### WHAT NEEDS TO BE DONE
Copy every line of the material below word for word, omitting the pictures.
Segment Start: DATASET CONTENT
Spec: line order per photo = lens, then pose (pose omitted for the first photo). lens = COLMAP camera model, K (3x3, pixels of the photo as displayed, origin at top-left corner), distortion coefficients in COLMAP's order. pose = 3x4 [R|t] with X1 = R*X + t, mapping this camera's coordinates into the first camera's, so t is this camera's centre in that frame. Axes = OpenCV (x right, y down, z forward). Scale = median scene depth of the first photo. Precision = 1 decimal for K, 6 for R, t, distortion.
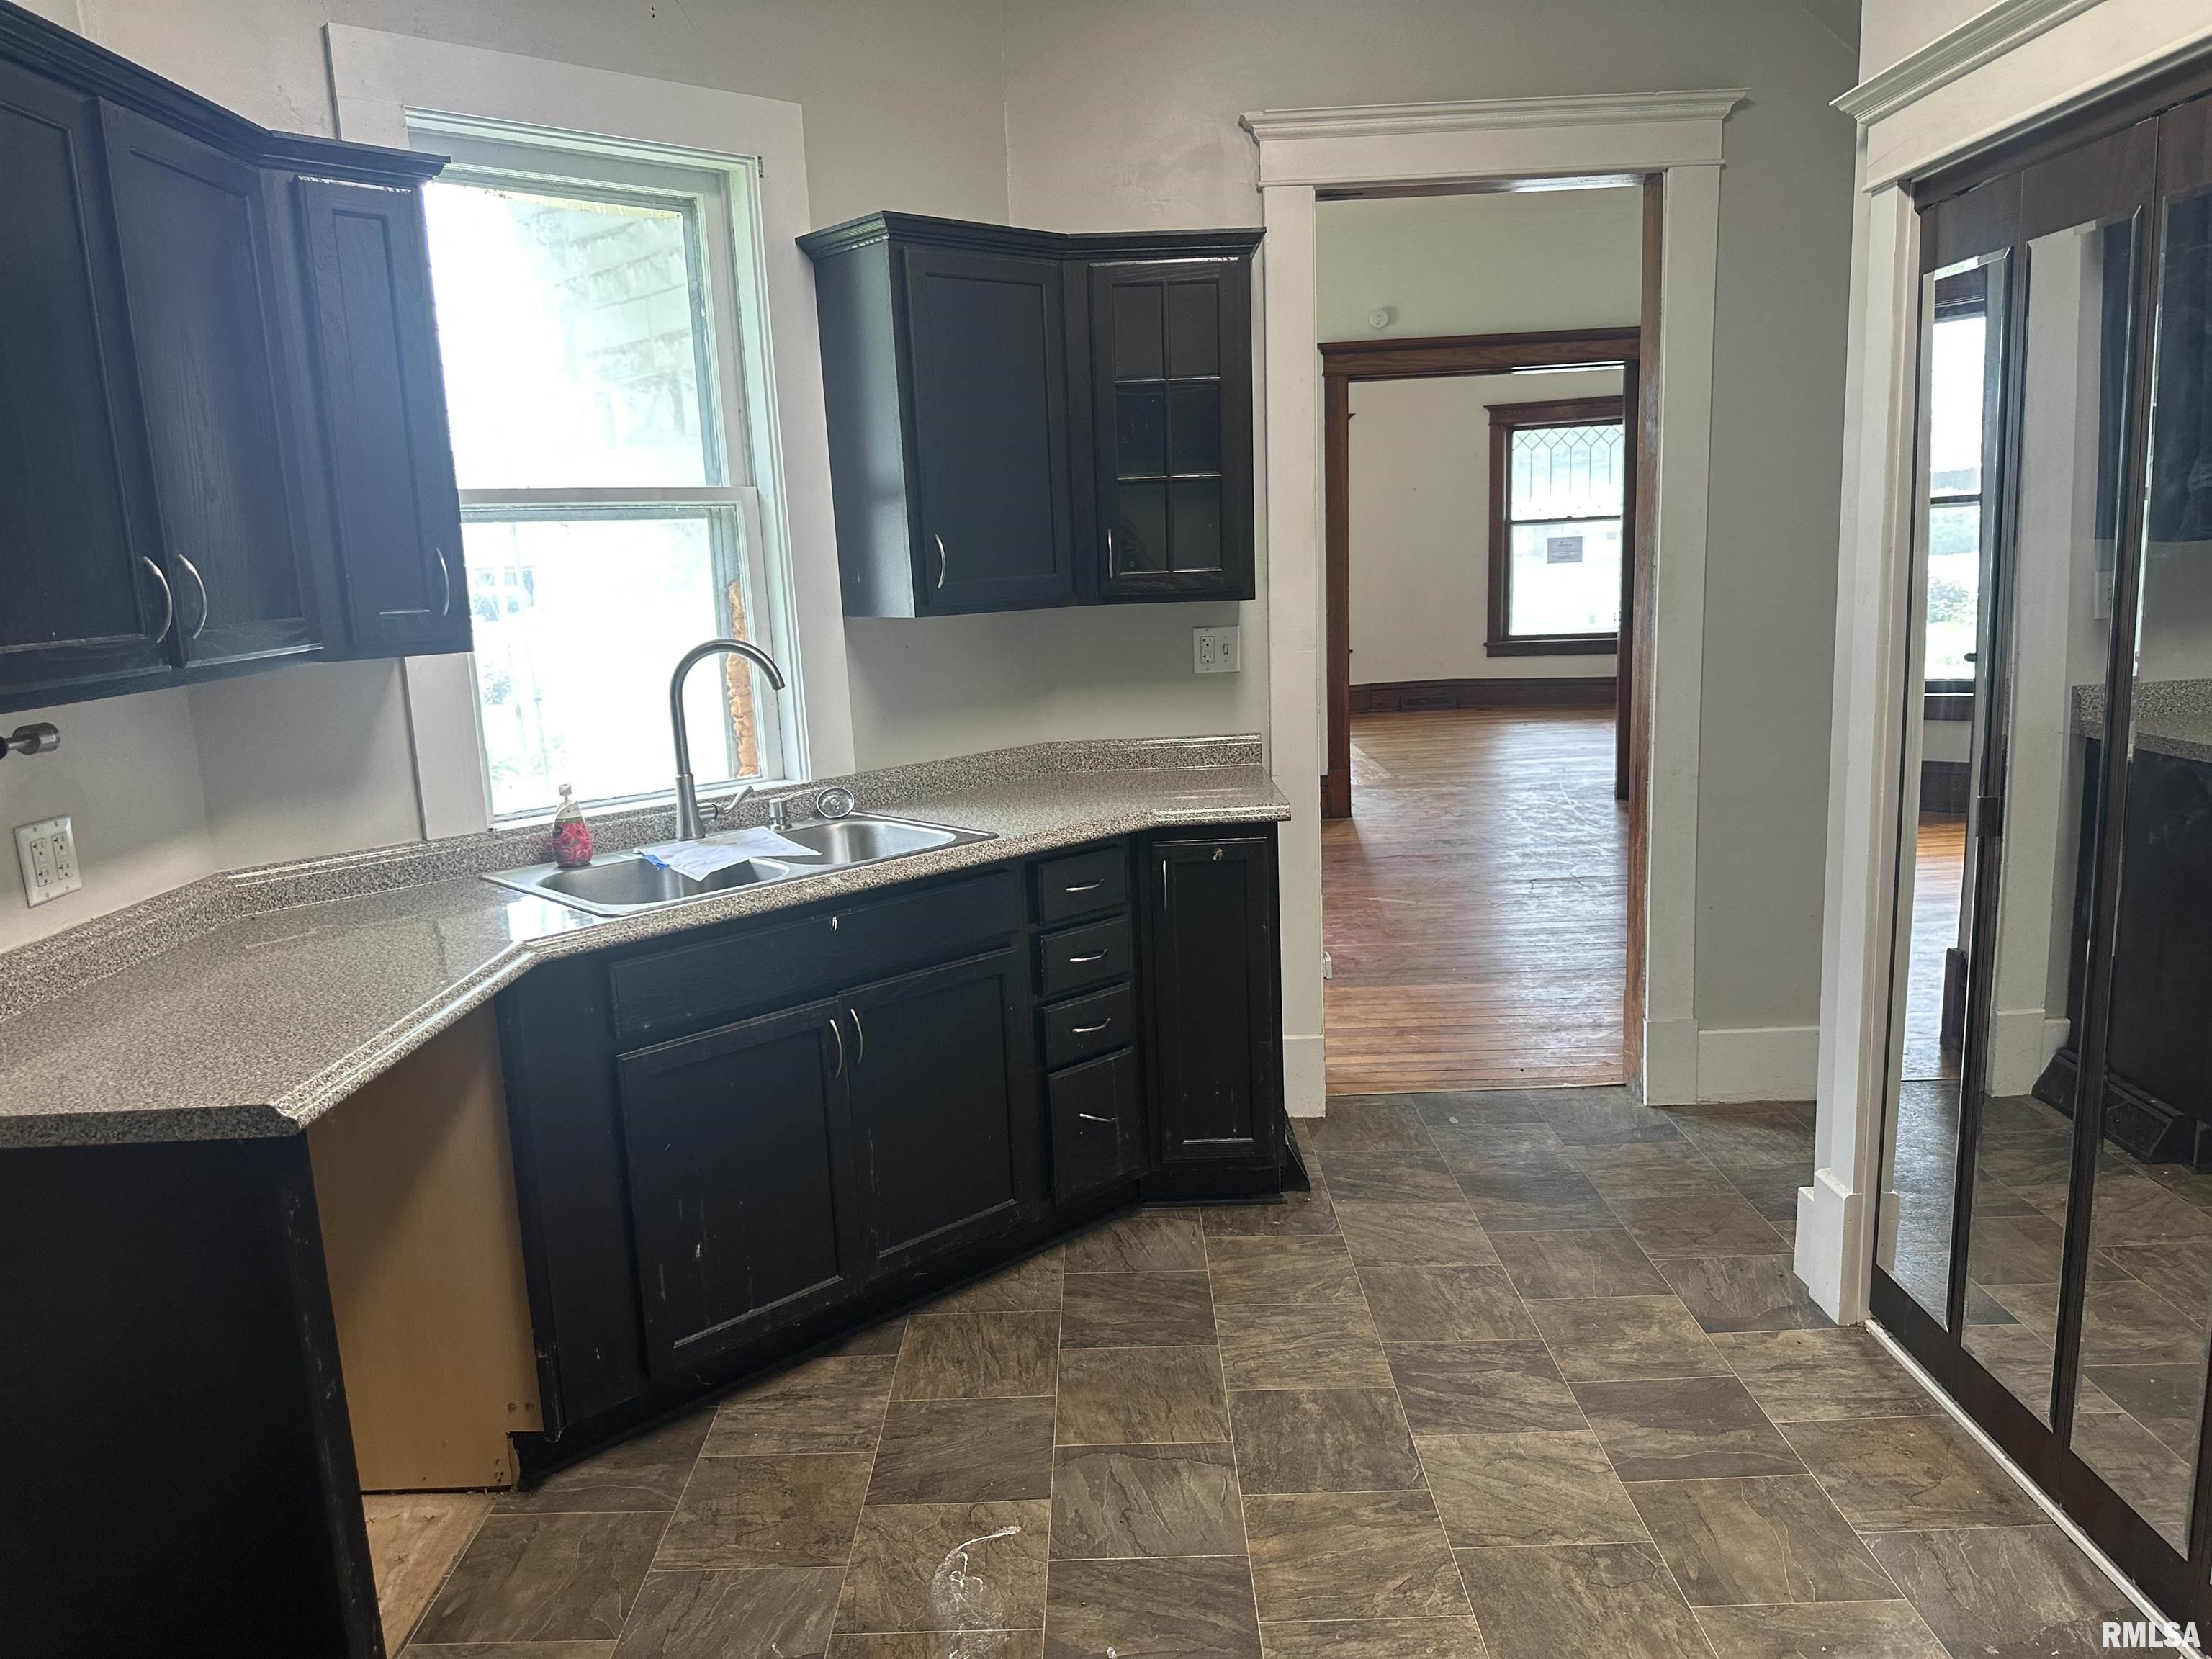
lens RADIAL K [[1546.8, 0, 1083.0], [0, 1546.8, 812.6], [0, 0, 1]] dist [0.038425, -0.040531]
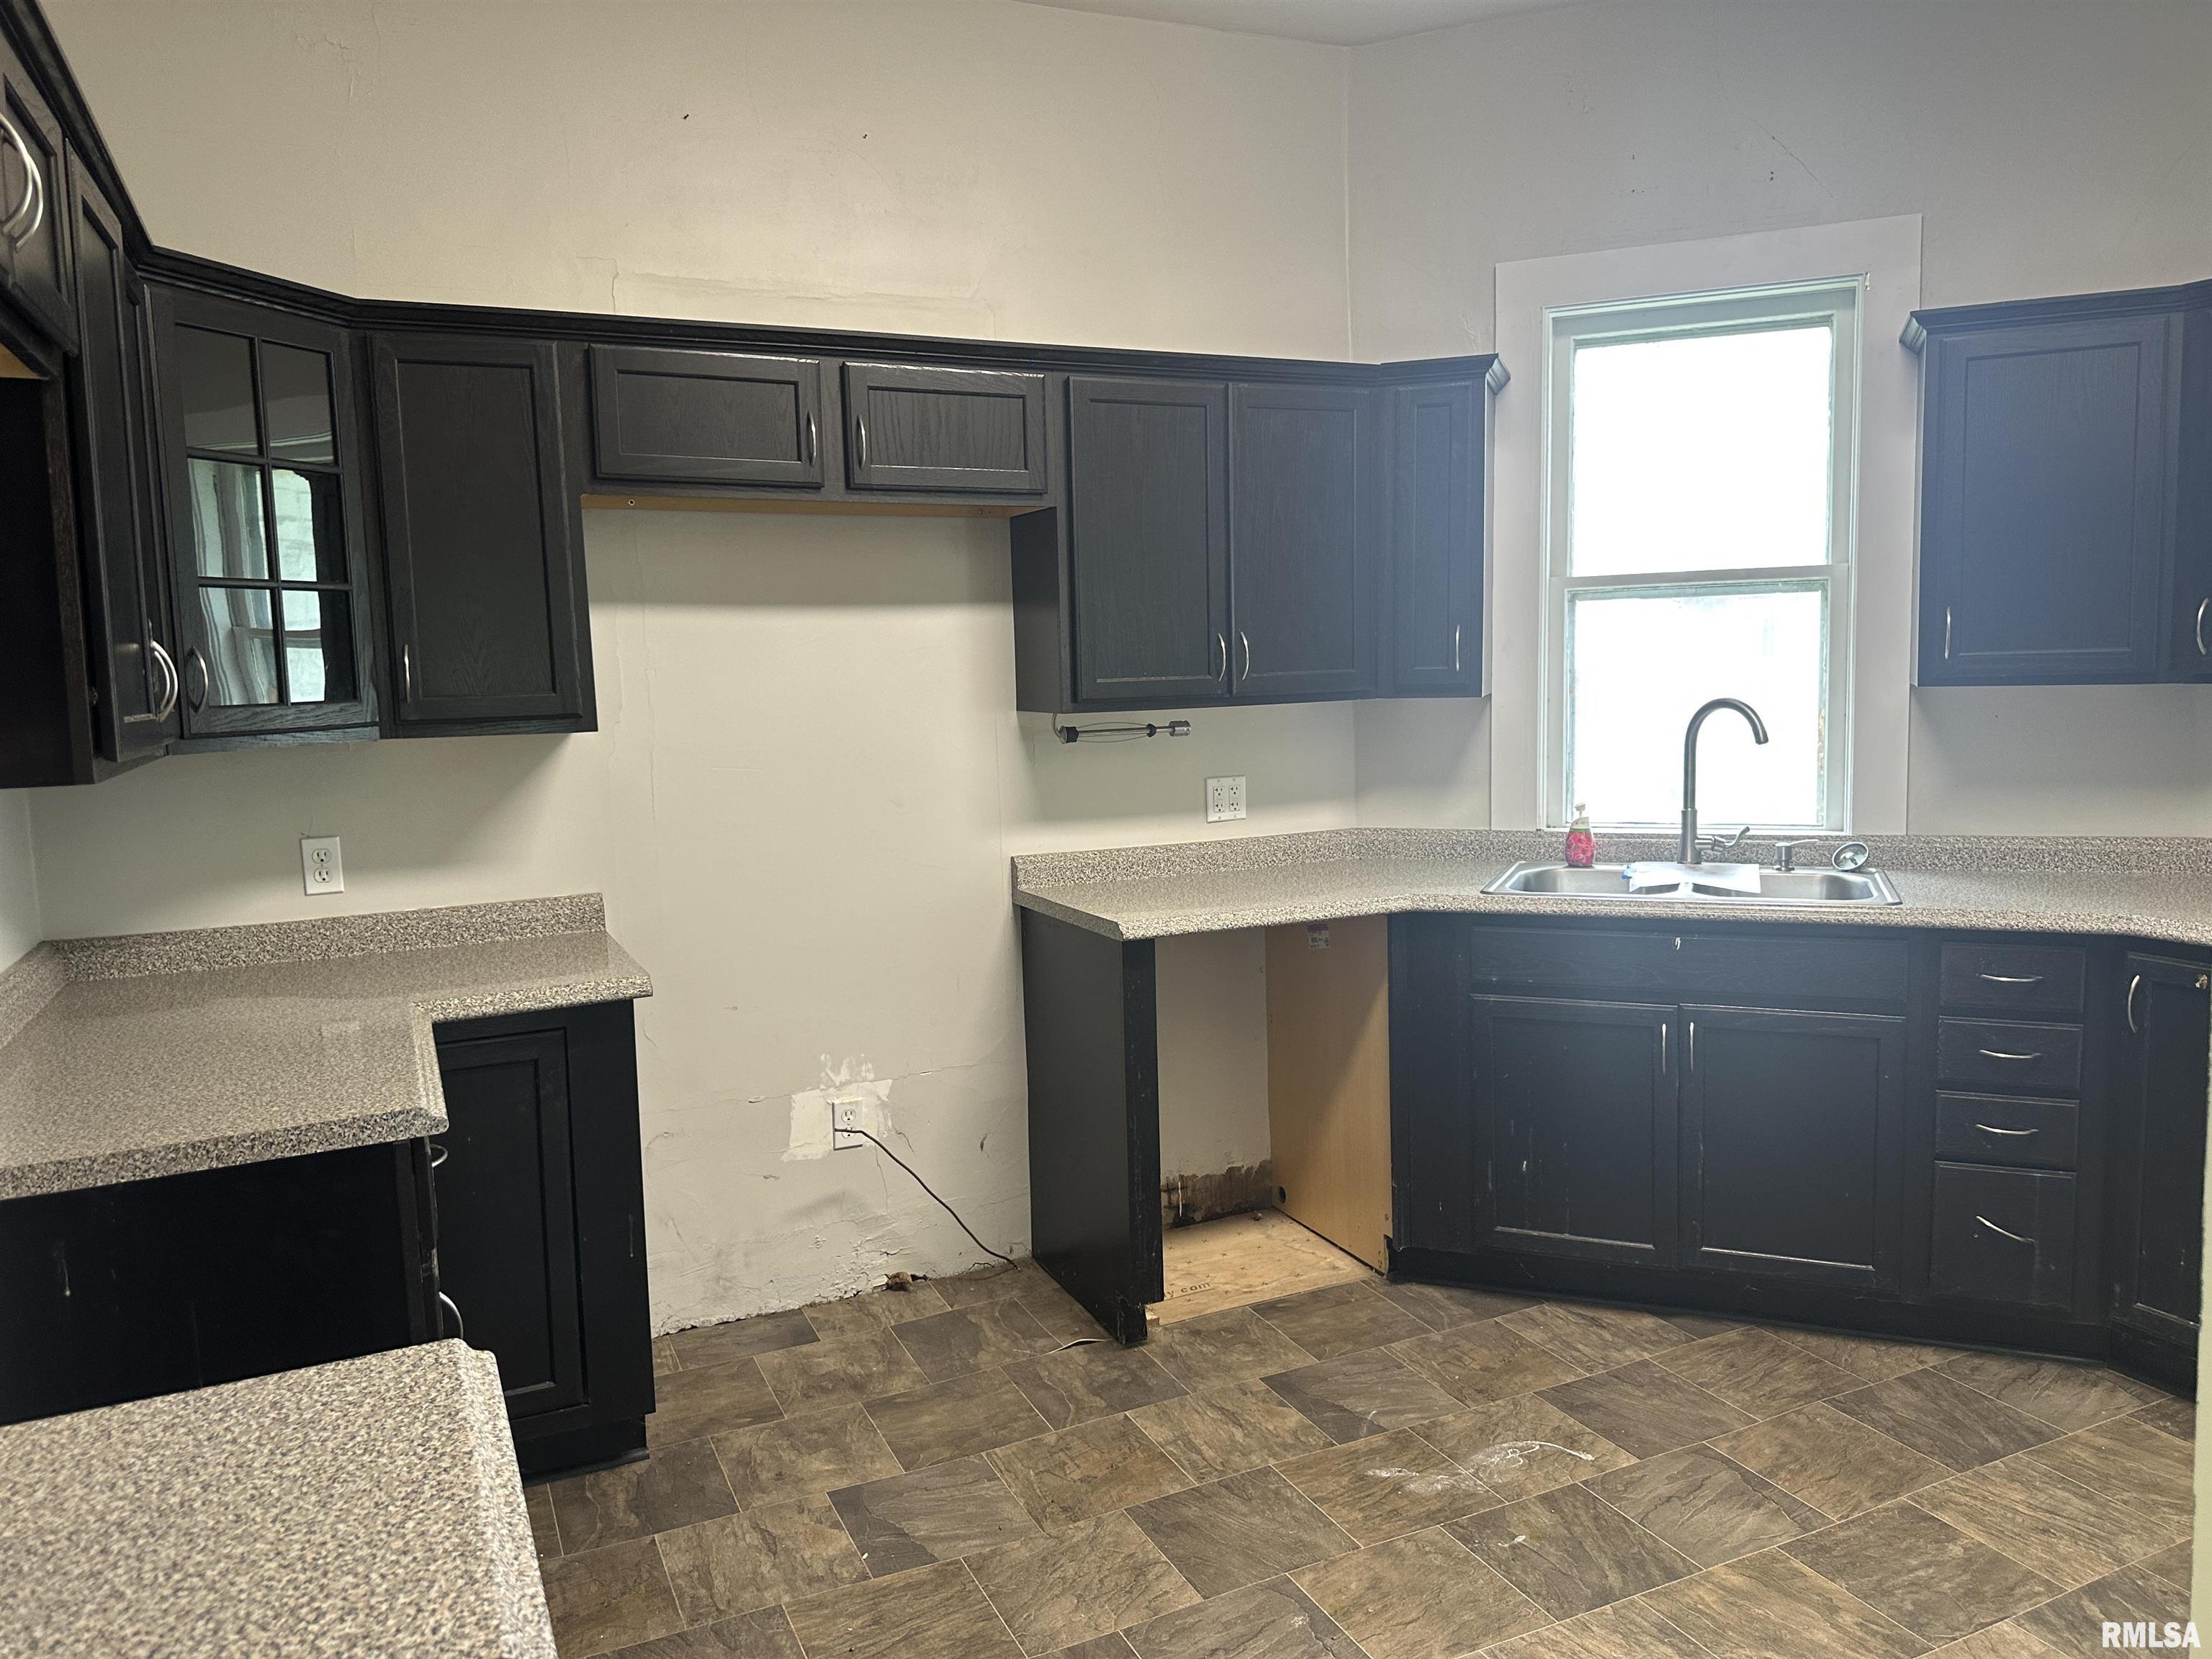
lens RADIAL K [[1546.8, 0, 1129.5], [0, 1546.8, 767.5], [0, 0, 1]] dist [0.038425, -0.040531]
pose [[0.447675, 0.097922, -0.888819, 0.622650], [-0.144472, 0.988847, 0.036176, -0.038400], [0.882449, 0.112214, 0.456829, 0.073011]]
Segment End: DATASET CONTENT
### RESPONSE FOR THIS EXERCISE
Spec: line order per photo = lens, then pose (pose omitted for the first photo). lens = COLMAP camera model, K (3x3, pixels of the photo as displayed, origin at top-left corner), distortion coefficients in COLMAP's order. pose = 3x4 [R|t] with X1 = R*X + t, mapping this camera's coordinates into the first camera's, so t is this camera's centre in that frame. Axes = OpenCV (x right, y down, z forward). Scale = median scene depth of the first photo. Precision = 1 decimal for K, 6 for R, t, distortion.
lens RADIAL K [[1546.8, 0, 1083.0], [0, 1546.8, 812.6], [0, 0, 1]] dist [0.038425, -0.040531]
lens RADIAL K [[1546.8, 0, 1129.5], [0, 1546.8, 767.5], [0, 0, 1]] dist [0.038425, -0.040531]
pose [[0.447675, 0.097922, -0.888819, 0.622650], [-0.144472, 0.988847, 0.036176, -0.038400], [0.882449, 0.112214, 0.456829, 0.073011]]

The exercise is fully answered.